(Stored data)
========================
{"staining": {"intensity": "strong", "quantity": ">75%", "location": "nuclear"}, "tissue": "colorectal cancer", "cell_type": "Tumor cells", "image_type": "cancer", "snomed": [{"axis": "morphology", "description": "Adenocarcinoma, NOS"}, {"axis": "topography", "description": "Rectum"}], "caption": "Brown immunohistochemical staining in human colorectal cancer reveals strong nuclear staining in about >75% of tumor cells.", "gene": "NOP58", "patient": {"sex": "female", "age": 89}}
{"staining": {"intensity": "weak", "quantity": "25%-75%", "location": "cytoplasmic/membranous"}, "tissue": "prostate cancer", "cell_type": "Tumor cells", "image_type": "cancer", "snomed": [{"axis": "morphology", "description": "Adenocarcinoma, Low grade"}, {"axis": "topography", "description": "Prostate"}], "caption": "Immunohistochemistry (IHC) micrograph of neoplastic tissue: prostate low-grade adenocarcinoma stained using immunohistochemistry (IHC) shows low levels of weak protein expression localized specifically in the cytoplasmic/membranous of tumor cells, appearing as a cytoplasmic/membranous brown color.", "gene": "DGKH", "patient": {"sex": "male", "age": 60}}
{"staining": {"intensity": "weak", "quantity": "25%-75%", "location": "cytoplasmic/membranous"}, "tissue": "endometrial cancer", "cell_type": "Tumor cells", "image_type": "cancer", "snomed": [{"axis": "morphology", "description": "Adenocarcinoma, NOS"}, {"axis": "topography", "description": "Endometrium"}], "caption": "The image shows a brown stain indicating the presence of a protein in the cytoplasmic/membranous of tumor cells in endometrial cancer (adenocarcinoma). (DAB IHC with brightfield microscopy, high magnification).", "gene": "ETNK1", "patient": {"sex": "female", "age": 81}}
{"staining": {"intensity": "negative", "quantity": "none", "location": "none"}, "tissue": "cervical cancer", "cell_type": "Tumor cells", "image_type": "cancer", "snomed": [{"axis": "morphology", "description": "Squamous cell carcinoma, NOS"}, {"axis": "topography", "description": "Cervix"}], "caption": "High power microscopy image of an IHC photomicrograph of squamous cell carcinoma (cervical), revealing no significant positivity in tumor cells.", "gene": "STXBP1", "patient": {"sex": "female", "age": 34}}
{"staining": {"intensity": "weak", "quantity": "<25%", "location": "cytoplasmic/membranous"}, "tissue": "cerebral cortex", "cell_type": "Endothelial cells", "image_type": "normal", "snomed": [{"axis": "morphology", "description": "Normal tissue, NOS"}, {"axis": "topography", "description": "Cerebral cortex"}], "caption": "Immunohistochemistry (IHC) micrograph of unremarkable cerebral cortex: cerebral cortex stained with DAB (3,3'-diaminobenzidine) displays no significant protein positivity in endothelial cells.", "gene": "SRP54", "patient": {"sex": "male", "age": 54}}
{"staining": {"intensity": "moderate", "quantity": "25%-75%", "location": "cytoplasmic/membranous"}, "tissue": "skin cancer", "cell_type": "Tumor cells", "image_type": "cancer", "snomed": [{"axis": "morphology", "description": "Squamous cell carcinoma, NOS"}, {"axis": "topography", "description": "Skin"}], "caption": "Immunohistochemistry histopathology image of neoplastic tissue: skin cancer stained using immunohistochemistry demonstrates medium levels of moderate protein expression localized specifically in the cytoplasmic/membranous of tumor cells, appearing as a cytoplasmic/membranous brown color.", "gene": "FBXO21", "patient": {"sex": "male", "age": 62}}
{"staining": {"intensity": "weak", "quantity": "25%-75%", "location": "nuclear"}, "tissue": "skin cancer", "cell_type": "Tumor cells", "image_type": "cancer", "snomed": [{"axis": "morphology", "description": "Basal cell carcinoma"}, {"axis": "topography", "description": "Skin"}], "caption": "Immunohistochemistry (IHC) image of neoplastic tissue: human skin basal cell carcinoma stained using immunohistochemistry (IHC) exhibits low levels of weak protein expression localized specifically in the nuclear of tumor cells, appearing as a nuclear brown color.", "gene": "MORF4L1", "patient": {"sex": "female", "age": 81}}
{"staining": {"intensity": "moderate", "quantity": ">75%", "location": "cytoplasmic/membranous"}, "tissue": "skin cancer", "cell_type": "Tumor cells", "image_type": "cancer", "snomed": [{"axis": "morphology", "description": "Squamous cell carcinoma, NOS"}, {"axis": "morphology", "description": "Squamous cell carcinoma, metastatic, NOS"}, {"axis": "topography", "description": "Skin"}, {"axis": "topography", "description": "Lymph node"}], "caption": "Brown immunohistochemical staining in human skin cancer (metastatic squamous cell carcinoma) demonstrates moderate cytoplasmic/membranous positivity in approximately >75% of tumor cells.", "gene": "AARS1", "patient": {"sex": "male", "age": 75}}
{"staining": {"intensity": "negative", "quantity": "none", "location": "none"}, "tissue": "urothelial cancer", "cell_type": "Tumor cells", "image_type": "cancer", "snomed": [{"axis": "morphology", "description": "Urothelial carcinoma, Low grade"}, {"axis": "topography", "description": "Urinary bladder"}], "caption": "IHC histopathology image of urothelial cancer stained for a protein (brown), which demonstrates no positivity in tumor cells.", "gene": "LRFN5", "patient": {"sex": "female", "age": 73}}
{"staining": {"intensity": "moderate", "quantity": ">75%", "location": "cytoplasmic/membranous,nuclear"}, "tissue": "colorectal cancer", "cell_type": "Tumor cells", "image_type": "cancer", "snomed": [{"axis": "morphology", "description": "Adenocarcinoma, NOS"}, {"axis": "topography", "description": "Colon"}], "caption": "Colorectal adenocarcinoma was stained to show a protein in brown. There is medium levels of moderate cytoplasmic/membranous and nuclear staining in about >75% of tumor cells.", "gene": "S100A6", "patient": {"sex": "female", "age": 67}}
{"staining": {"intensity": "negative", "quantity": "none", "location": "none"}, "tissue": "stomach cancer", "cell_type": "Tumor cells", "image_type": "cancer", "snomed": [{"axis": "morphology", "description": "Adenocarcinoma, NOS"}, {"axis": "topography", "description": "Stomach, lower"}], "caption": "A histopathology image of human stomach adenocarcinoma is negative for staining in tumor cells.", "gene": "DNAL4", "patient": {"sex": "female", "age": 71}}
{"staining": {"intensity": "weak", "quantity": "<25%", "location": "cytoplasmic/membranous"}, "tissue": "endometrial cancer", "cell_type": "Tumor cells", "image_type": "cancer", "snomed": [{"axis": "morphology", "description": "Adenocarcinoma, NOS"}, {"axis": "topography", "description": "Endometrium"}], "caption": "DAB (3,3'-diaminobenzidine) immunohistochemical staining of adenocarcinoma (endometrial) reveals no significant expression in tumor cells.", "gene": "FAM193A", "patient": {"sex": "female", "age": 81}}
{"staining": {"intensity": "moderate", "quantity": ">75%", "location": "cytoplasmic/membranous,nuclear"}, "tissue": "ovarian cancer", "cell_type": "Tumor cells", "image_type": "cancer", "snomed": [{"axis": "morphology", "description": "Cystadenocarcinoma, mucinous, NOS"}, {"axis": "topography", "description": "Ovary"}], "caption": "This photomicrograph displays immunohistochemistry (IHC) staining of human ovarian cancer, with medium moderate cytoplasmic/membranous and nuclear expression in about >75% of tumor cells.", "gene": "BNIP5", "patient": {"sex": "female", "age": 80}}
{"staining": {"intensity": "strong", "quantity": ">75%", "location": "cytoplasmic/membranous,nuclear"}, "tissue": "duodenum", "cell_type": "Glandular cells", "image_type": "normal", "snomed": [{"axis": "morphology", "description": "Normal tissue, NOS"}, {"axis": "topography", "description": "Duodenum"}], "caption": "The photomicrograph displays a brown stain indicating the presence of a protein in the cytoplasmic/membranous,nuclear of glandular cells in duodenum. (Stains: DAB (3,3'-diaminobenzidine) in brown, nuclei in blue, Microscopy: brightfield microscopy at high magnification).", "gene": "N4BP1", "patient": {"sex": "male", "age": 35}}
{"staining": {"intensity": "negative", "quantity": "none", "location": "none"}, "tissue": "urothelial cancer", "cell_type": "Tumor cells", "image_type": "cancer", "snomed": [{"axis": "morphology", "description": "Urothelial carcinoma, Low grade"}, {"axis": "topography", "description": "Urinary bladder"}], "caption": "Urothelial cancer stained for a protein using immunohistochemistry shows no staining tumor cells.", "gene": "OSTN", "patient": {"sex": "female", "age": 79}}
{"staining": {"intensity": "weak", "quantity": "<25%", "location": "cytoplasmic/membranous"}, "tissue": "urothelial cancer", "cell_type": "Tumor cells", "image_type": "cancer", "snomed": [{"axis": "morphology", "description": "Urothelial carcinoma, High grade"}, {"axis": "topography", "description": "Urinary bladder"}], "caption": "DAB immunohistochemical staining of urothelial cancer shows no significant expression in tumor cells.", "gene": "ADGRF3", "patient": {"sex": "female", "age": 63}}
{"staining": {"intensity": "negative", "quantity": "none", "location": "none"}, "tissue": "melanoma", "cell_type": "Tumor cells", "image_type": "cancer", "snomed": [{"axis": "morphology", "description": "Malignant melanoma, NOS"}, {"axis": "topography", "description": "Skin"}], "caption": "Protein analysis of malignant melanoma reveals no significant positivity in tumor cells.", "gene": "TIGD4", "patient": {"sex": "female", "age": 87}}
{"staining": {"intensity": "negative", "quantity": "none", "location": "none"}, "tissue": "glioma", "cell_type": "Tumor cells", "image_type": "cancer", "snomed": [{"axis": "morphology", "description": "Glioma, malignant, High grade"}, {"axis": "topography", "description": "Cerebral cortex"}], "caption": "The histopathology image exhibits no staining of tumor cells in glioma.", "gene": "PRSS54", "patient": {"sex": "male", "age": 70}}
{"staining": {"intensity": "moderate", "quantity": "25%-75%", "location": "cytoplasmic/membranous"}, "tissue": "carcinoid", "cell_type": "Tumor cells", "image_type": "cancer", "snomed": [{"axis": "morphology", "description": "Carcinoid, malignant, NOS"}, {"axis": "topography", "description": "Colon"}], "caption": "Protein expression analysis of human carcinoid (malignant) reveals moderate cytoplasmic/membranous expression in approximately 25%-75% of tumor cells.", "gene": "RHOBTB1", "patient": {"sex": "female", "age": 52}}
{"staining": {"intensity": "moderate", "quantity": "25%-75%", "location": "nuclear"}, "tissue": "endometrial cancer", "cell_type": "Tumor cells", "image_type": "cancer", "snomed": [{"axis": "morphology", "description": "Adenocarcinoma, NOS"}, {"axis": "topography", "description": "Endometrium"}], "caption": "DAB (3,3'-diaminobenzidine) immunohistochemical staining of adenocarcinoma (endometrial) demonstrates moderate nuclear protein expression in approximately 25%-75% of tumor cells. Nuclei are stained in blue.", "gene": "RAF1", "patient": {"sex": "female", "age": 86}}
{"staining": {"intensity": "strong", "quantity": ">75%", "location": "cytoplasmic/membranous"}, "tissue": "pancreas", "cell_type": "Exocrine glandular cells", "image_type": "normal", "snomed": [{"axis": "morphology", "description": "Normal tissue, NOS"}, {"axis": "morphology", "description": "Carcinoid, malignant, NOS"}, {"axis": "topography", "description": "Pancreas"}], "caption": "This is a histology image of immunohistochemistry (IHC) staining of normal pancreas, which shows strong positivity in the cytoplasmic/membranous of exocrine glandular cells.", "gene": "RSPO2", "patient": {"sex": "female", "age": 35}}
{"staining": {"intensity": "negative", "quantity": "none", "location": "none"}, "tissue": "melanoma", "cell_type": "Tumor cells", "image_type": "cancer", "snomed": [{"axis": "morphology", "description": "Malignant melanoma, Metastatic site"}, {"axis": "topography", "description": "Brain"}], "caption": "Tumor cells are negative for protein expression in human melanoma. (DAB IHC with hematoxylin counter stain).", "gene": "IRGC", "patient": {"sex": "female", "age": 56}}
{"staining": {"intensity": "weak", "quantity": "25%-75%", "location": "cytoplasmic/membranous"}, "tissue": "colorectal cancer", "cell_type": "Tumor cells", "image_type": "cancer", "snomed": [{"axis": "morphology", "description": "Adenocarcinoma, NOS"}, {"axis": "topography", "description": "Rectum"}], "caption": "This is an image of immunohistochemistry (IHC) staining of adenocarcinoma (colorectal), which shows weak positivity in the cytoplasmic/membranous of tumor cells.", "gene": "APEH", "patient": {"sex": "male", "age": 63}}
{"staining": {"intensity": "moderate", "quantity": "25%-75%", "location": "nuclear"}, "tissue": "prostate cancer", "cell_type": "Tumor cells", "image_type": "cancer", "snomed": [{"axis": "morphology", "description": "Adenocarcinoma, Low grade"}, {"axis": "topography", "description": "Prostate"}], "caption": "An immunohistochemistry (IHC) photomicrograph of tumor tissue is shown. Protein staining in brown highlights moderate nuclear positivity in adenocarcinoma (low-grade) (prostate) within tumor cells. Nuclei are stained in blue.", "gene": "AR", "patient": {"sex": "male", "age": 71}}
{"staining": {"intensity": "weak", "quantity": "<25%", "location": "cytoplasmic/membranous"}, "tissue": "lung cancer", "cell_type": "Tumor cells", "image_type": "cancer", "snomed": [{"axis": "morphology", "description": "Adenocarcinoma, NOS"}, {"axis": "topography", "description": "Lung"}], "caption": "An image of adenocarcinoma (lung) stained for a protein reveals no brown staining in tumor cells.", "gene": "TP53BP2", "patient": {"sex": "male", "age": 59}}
========================
What is being asked: Please give back, exactly as it stands above, the stretch from the line with "(IHC) image of" through the line with "in human skin", and no line outside it.

Solution below:
{"staining": {"intensity": "weak", "quantity": "25%-75%", "location": "nuclear"}, "tissue": "skin cancer", "cell_type": "Tumor cells", "image_type": "cancer", "snomed": [{"axis": "morphology", "description": "Basal cell carcinoma"}, {"axis": "topography", "description": "Skin"}], "caption": "Immunohistochemistry (IHC) image of neoplastic tissue: human skin basal cell carcinoma stained using immunohistochemistry (IHC) exhibits low levels of weak protein expression localized specifically in the nuclear of tumor cells, appearing as a nuclear brown color.", "gene": "MORF4L1", "patient": {"sex": "female", "age": 81}}
{"staining": {"intensity": "moderate", "quantity": ">75%", "location": "cytoplasmic/membranous"}, "tissue": "skin cancer", "cell_type": "Tumor cells", "image_type": "cancer", "snomed": [{"axis": "morphology", "description": "Squamous cell carcinoma, NOS"}, {"axis": "morphology", "description": "Squamous cell carcinoma, metastatic, NOS"}, {"axis": "topography", "description": "Skin"}, {"axis": "topography", "description": "Lymph node"}], "caption": "Brown immunohistochemical staining in human skin cancer (metastatic squamous cell carcinoma) demonstrates moderate cytoplasmic/membranous positivity in approximately >75% of tumor cells.", "gene": "AARS1", "patient": {"sex": "male", "age": 75}}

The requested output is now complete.